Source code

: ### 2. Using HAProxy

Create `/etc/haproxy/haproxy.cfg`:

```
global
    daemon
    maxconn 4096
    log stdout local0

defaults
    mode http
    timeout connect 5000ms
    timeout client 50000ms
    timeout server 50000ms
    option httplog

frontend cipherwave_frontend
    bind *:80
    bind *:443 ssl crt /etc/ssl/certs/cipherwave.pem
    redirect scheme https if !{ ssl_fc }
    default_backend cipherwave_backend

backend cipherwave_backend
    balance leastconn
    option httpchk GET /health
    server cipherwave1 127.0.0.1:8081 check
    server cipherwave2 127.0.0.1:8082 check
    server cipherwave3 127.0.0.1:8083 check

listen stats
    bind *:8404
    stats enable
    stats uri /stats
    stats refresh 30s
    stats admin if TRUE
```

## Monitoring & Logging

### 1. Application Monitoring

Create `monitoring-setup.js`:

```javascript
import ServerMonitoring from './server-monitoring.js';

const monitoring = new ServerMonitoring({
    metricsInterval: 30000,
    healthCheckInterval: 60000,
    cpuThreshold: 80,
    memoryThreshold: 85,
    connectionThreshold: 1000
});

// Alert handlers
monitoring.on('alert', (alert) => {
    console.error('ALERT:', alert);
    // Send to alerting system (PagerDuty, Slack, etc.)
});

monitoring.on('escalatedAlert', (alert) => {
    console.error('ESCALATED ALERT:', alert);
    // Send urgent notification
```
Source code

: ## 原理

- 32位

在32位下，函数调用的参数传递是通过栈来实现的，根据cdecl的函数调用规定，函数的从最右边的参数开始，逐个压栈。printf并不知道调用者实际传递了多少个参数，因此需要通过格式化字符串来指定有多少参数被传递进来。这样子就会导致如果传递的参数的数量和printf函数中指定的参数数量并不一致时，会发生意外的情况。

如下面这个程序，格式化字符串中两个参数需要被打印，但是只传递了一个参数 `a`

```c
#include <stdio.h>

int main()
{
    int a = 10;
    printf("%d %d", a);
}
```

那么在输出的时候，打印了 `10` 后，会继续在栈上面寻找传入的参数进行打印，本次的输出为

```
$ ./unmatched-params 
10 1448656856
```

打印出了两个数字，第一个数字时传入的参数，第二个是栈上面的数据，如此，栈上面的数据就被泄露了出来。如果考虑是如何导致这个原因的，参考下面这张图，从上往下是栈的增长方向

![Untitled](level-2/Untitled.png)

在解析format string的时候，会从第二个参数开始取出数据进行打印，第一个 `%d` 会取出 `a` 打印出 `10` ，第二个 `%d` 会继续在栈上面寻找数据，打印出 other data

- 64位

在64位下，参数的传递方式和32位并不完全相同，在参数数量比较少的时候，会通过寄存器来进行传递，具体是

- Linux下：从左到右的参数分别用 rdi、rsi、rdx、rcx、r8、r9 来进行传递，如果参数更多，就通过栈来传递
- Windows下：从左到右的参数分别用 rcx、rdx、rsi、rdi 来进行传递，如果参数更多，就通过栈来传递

========

_EXERCISE AIM_.
Where the string "stats" appears in a line of the entries above, return that line.

_THE ANSWER_.
listen stats
    stats enable
    stats uri /stats
    stats refresh 30s
    stats admin if TRUE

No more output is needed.